In the 2011-12 season Mr. Gerstein debuted with the New York Philharmonic, Seattle Symphony and at the Aspen Music Festival and London’s Proms. He also performed Rachmaninoff’s complete concertos in a three week residency with the Houston Symphony. His recent North American engagements also include performances with the Cleveland Orchestra and Los Angeles Philharmonic, and the Atlanta, Baltimore, Chicago, Dallas, Detroit, Milwaukee, San Francisco and Vancouver symphonies among others; festival appearances at the Santa Fe Chamber Music Festival, Chicago’s Grant Park, with the Philadelphia Orchestra at Vail Valley Bravo Festival, Mann Music Center and Saratoga, with the Boston Symphony at Tanglewood, and with the Cleveland Orchestra at Blossom; and recitals in New York at the 92nd Street Y and Town Hall, Boston, Cincinnati, Detroit, Miami, Vancouver and at Washington’s Kennedy Center.

Internationally, Kirill Gerstein has worked with such prominent European orchestras as the Munich, Rotterdam and Royal Philharmonics, London’s Philharmonia, the City of Birmingham Symphony Orchestra, Dresden Staatskappelle, Zurich Tonhalle, the Finnish and Swedish Radio Orchestras, WDR Symphony Orchestra Cologne and the Deutsches Symphonie Orchester Berlin, as well as with the NHK Symphony Orchestra in Tokyo and the Simon Bolivar Youth Orchestra in Caracas with Gustavo Dudamel. He has also performed recitals in Paris, Prague, Hamburg, London’s Queen Elizabeth Hall and at the Liszt Academy in Budapest. He made his Salzburg Festival debut playing solo and two piano works with Andras Schiff and has also appeared at the Verbier, Lucerne and Jerusalem Chamber Music Festivals.

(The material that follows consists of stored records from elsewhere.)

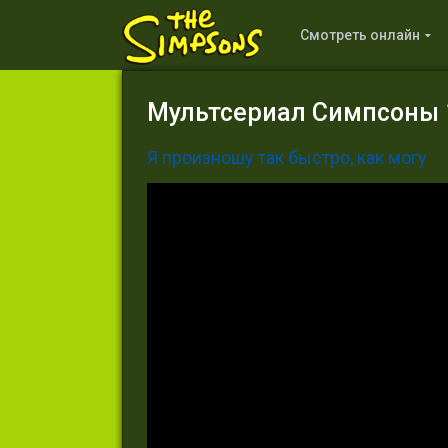
Смотреть онлайн
Мультсериал Симпсоны 1
Я произношу так быстро, как могу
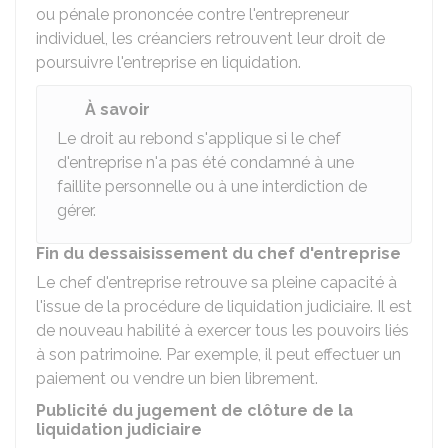
ou pénale prononcée contre l'entrepreneur
individuel, les créanciers retrouvent leur droit de
poursuivre l'entreprise en liquidation.
À savoir
Le droit au rebond s'applique si le chef
d'entreprise n'a pas été condamné à une
faillite personnelle ou à une interdiction de
gérer.
Fin du dessaisissement du chef d'entreprise
Le chef d'entreprise retrouve sa pleine capacité à
l'issue de la procédure de liquidation judiciaire. Il est
de nouveau habilité à exercer tous les pouvoirs liés
à son patrimoine. Par exemple, il peut effectuer un
paiement ou vendre un bien librement.
Publicité du jugement de clôture de la
liquidation judiciaire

His first solo recording featuring works by Schumann, Liszt and Oliver Knussen, released by Myrios Classics, was chosen by The New York Times as one of the best recordings of 2010. Mr. Gerstein also collaborated with Tabea Zimmerman on a recording of Sonatas for viola and piano by Rebecca Clarke, Henri Vieuxtemps and Johannes Brahms for the Myrios label, released in February 2011.

Born in 1979 in Voronezh, in southwestern Russia, Mr. Gerstein studied piano at a special music school for gifted children and while studying classical music, taught himself to play jazz by listening to his parents’ extensive record collection. After coming to the attention of vibraphonist Gary Burton, who was performing at a music festival in the Soviet Union, Mr. Gerstein came to the United States at 14 to study jazz piano as the youngest student ever to attend Boston’s Berklee College of Music. After completing his studies in three years and following his second summer at the Boston University program at Tanglewood, Mr. Gerstein turned his focus back to classical music and moved to New York City to attend the Manhattan School of Music, where he studied with Solomon Mikowsky and earned both Bachelors and Masters of Music degrees by the age of 20. He continued his studies in Madrid with Dmitri Bashkirov and in Budapest with Ferenc Rados. An American citizen since 2003, Mr. Gerstein now divides his time between the United States and Germany, where he has been a professor of piano at the Musikhochschule in Stuttgart since 2006.